Examination under an electron microscope shows that the material is made up of a mass of tiny spherical “bird’s nests” of tangled DNA, about 1 micron (millionth of a meter) in diameter, further entangled to one another by longer DNA chains. It behaves something like a mass of rubber bands glued together: It has an inherent shape, but can be stretched and deformed.

Exactly how this works is “still being investigated,” the researchers say, but they theorize that the elastic forces holding the shape are so weak that a combination of surface tension and gravity overcomes them; the gel just sags into a loose blob.


(Credit: Luo Lab/Cornell)

Back to D, N, A

But when it is immersed in water, surface tension is nearly zero—there’s water inside and out—and buoyancy cancels gravity.

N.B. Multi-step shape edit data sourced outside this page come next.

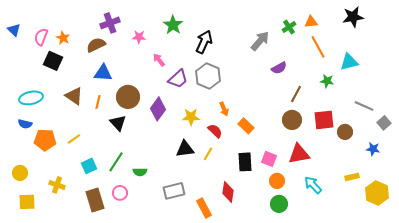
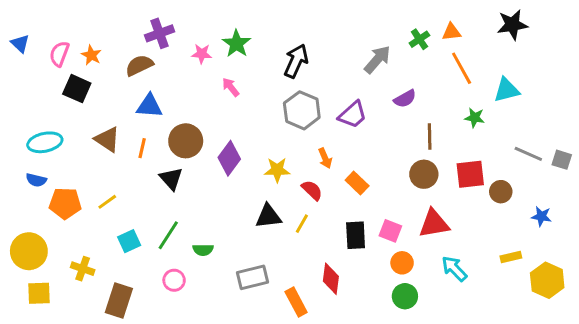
green star: (173, 25) -> (237, 44), moved
purple trapezoid: (178, 79) -> (353, 115), moved
brown line: (296, 94) -> (430, 136), turned -30
gray square: (384, 123) -> (562, 160), moved, turned -32
yellow circle: (20, 173) -> (29, 251), size x1.6
brown rectangle: (95, 200) -> (119, 301), moved, turned 35

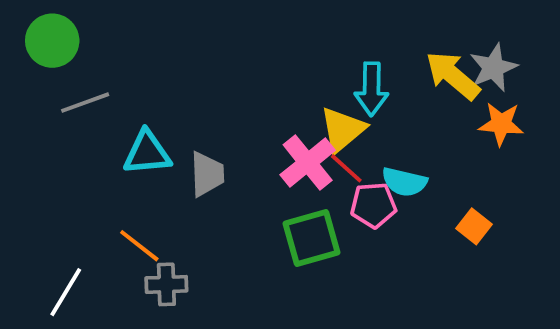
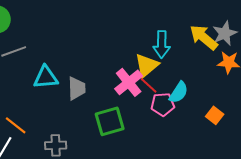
cyan semicircle: (404, 182) -> (179, 92), turned -70
green square: (311, 238) -> (110, 121), moved
orange line: (139, 246) -> (16, 125), moved

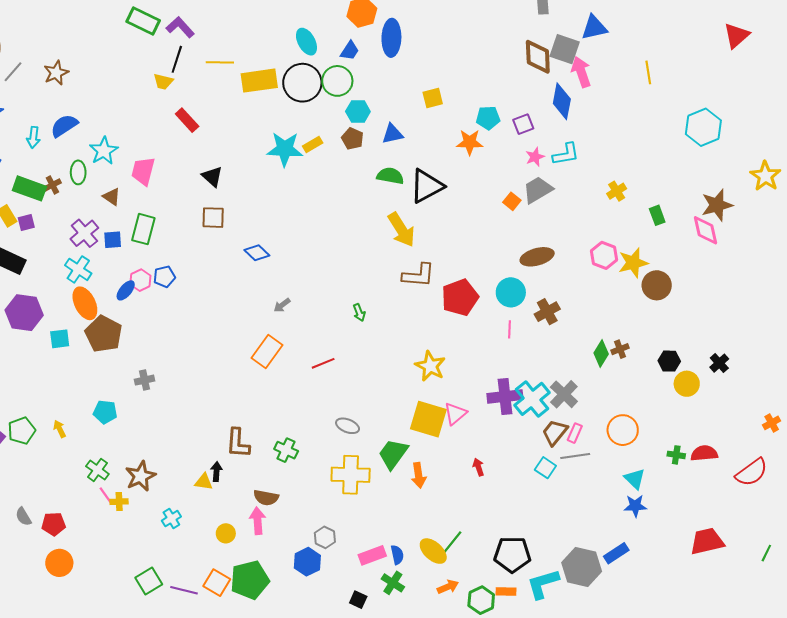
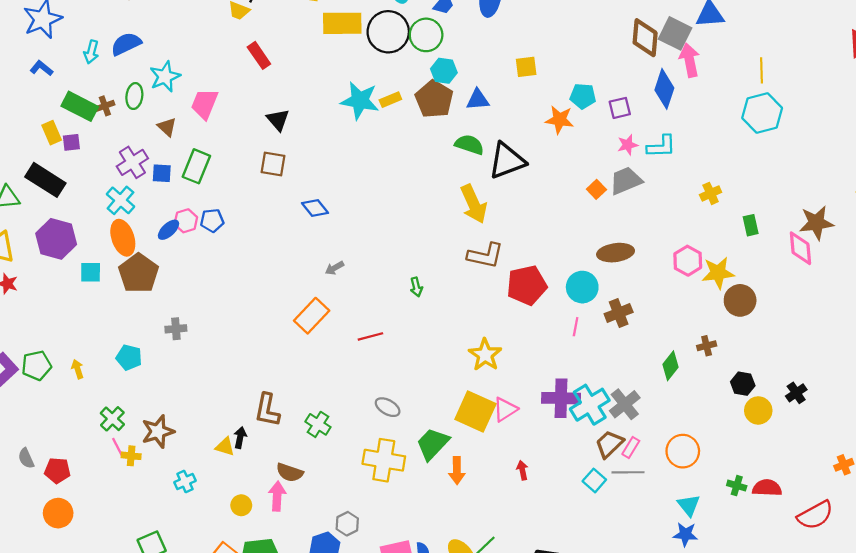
cyan hexagon: (703, 127) -> (762, 113), moved
brown pentagon: (353, 139) -> (434, 99), size x1.6
brown cross: (620, 349) -> (707, 346), moved

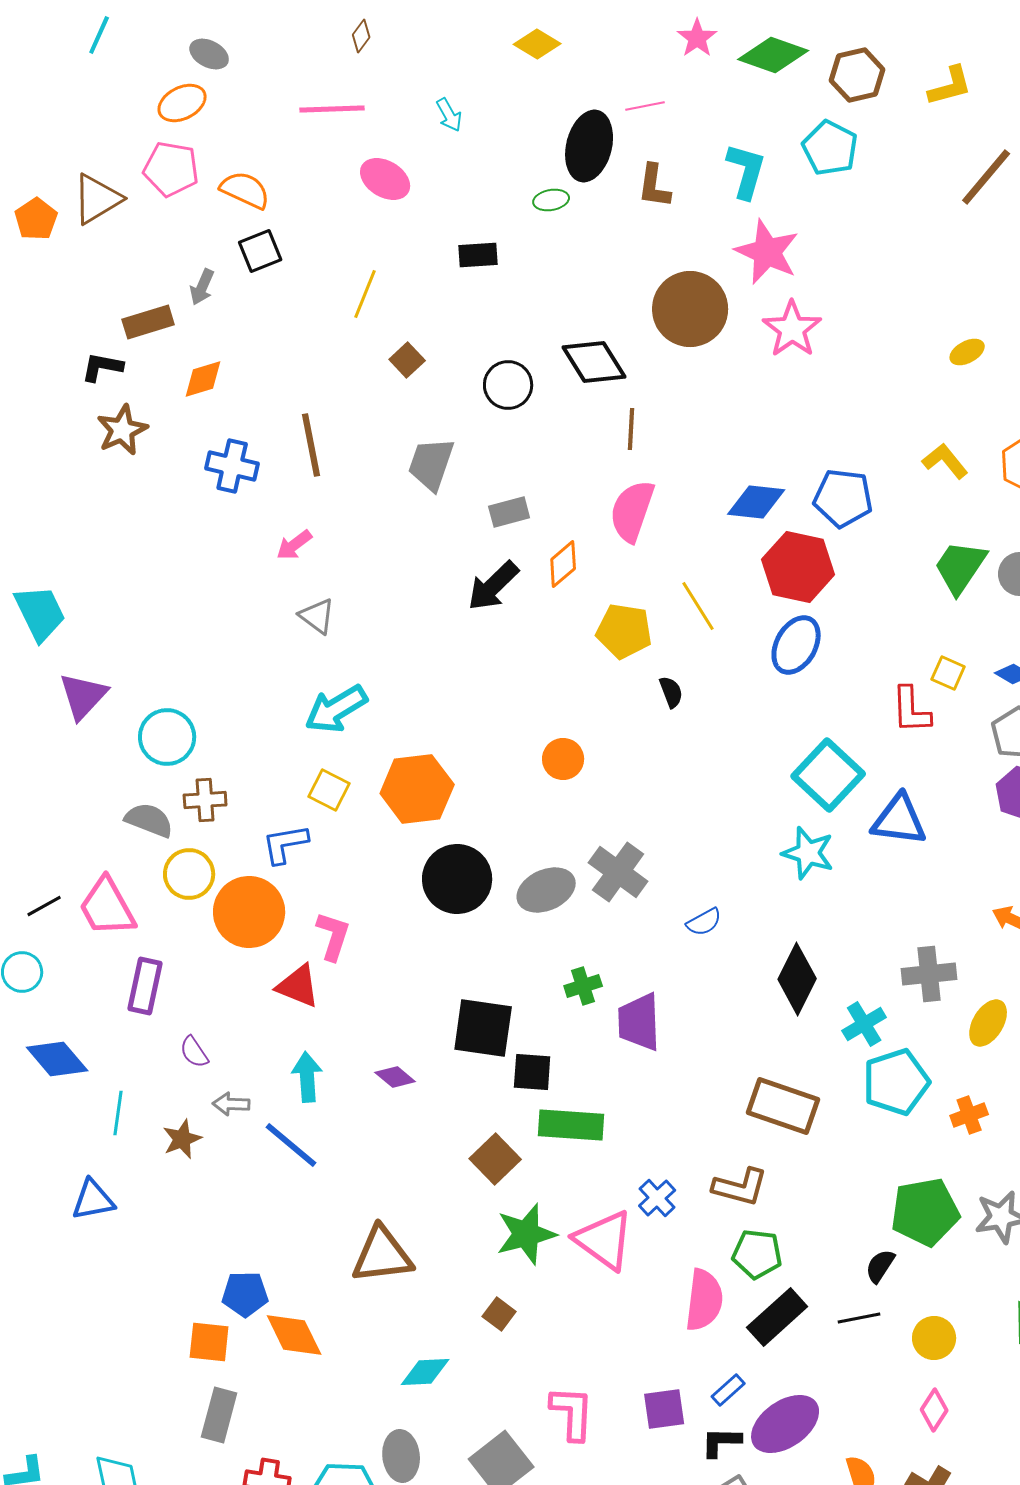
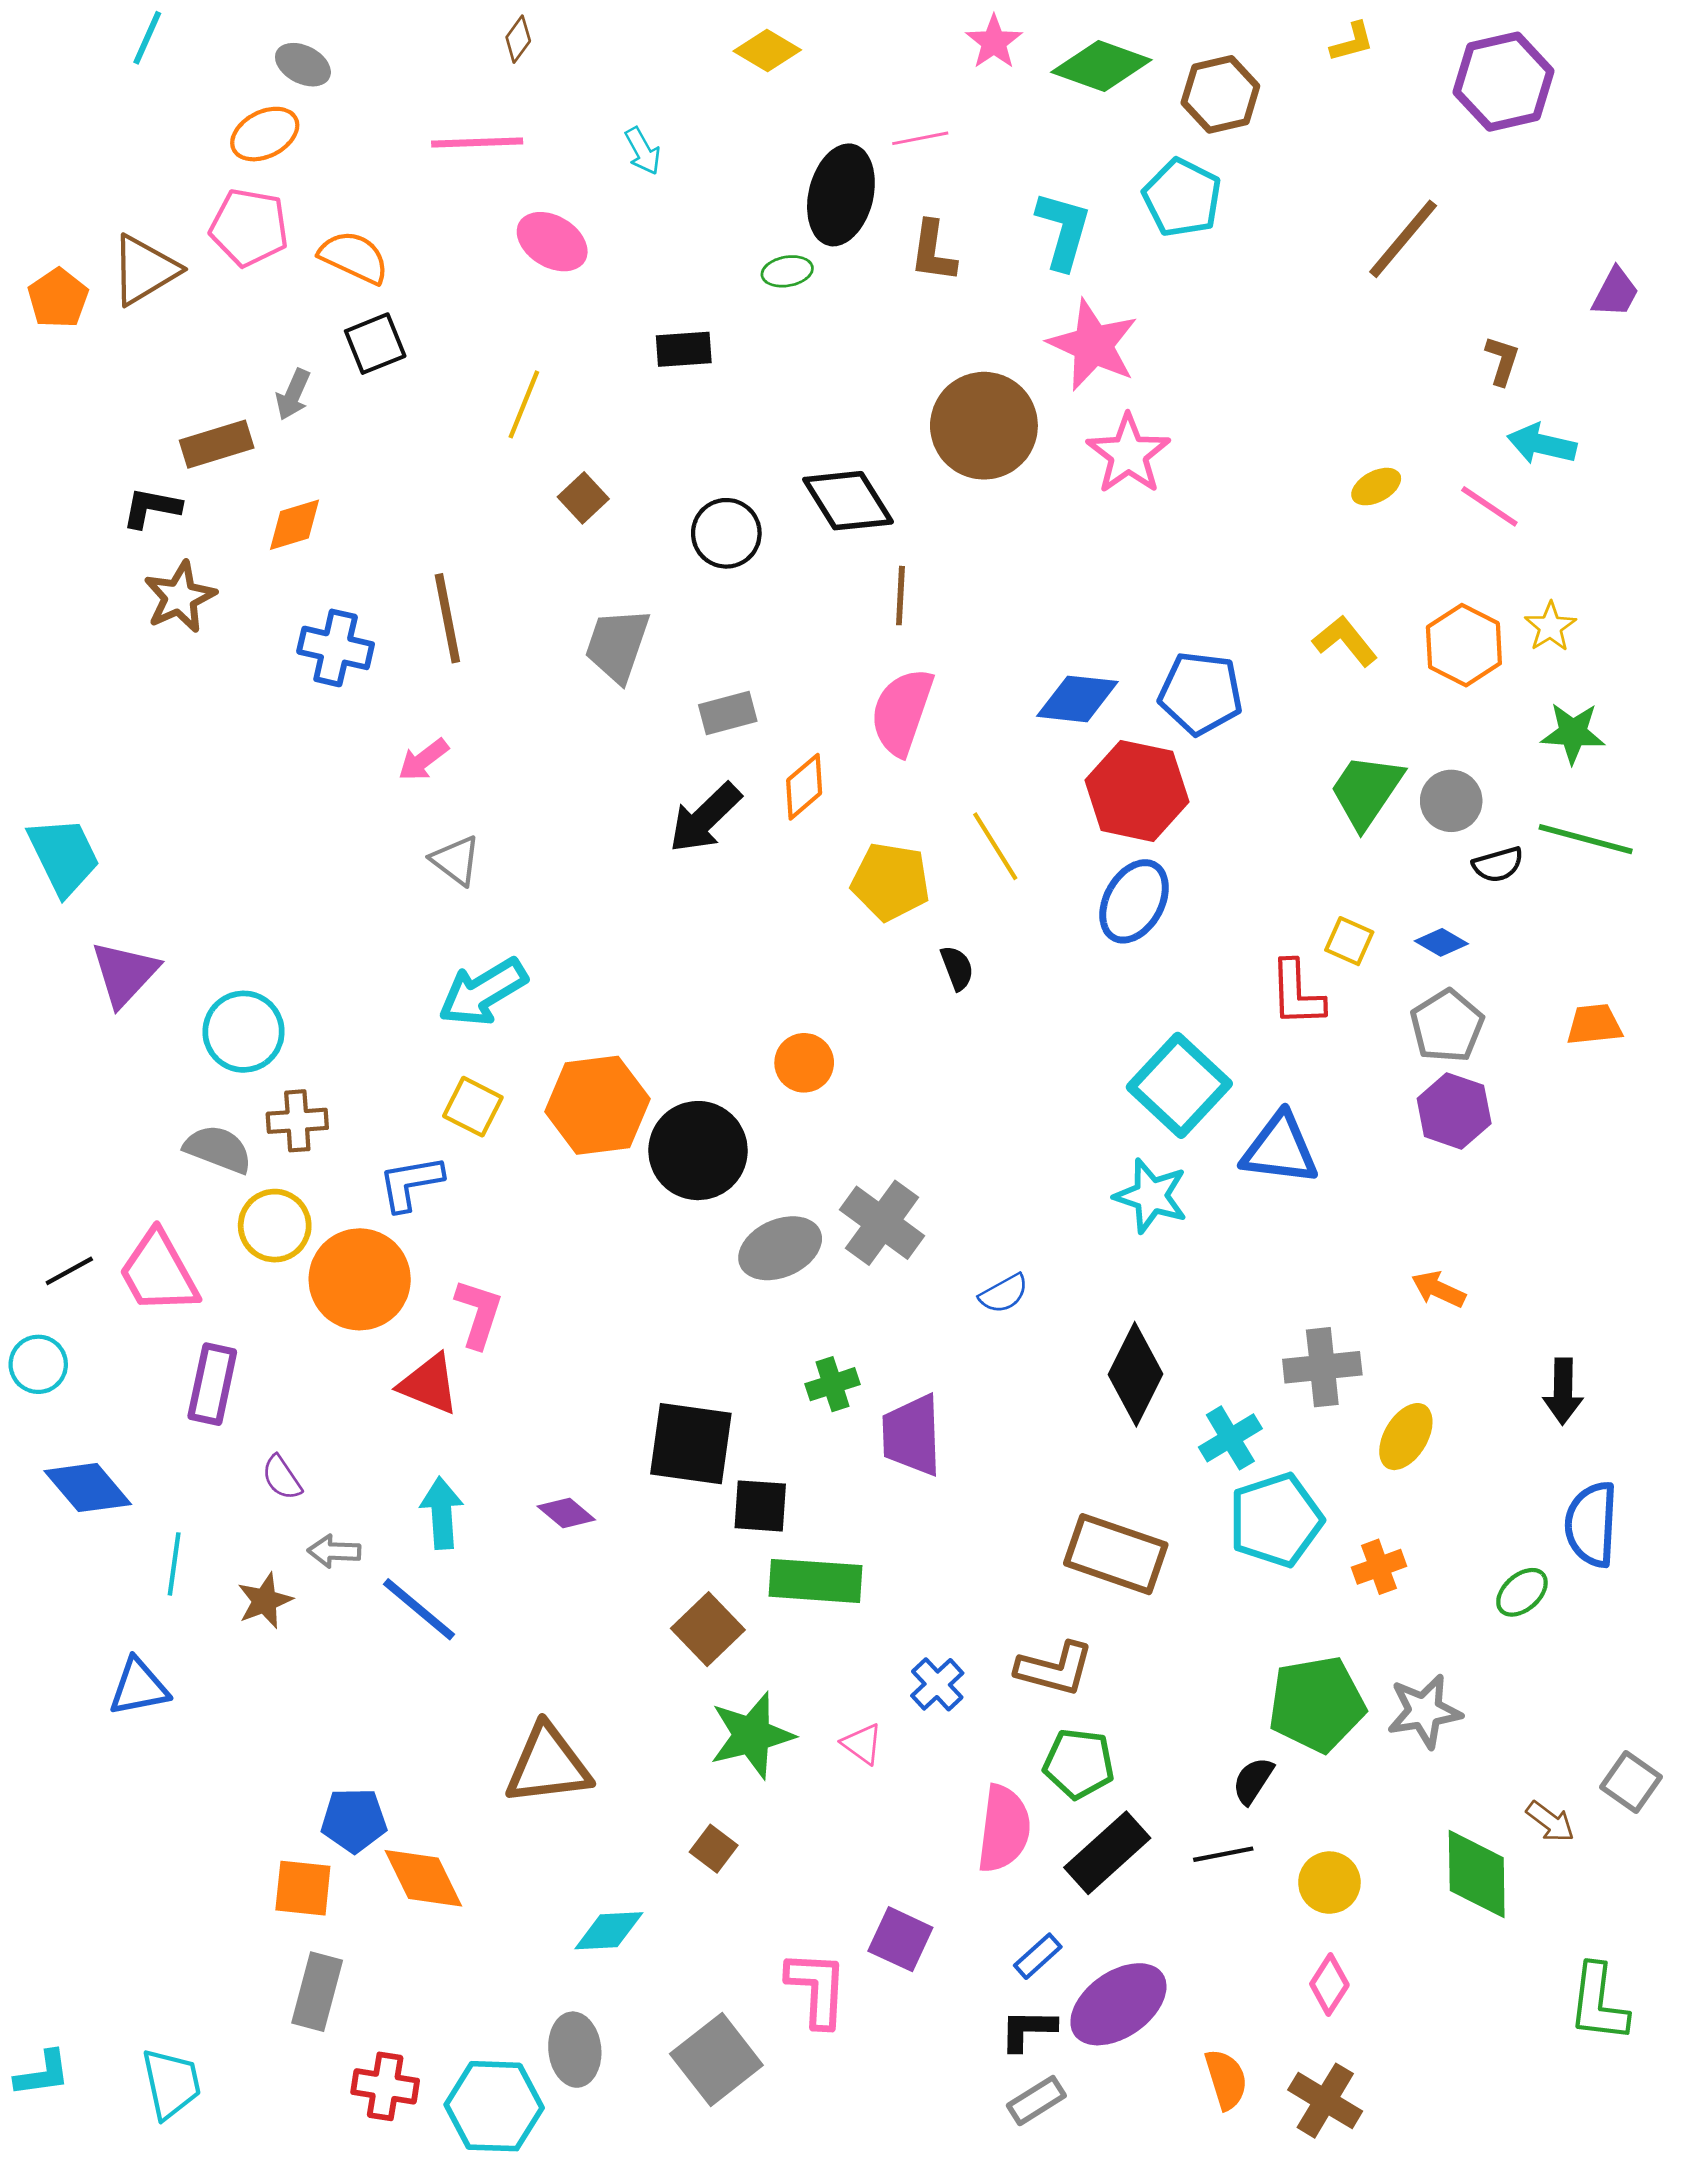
yellow L-shape: (950, 86) -> (1352, 42), moved, size x0.7
black circle: (457, 879) -> (698, 1151), moved
pink triangle: (604, 1240) -> (862, 1744), size x0.5
purple square: (664, 1409) -> (900, 1939), moved, turned 33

To demonstrate the effect, the researchers created hydrogels in molds shaped like the letters D, N, and A. Poured out of the molds, the gels became amorphous liquids, but in water they morphed back into the letters.

As a possible application, the team created a water-actuated switch. They made a short cylindrical gel infused with metal particles placed in an insulated tube between two electrical contacts. In liquid form the gel reaches both ends of the tube and forms a circuit. When water is added, the gel reverts to its shorter form that will not reach both ends. (The experiment is done with distilled water that does not conduct electricity.)

The DNA used in this work has a random sequence, and only occasional cross-linking was observed, Luo says. By designing the DNA to link in particular ways he hopes to be able to tune the properties of the new hydrogel.

The research has been partially supported by the US Department of Agriculture and the Department of Defense.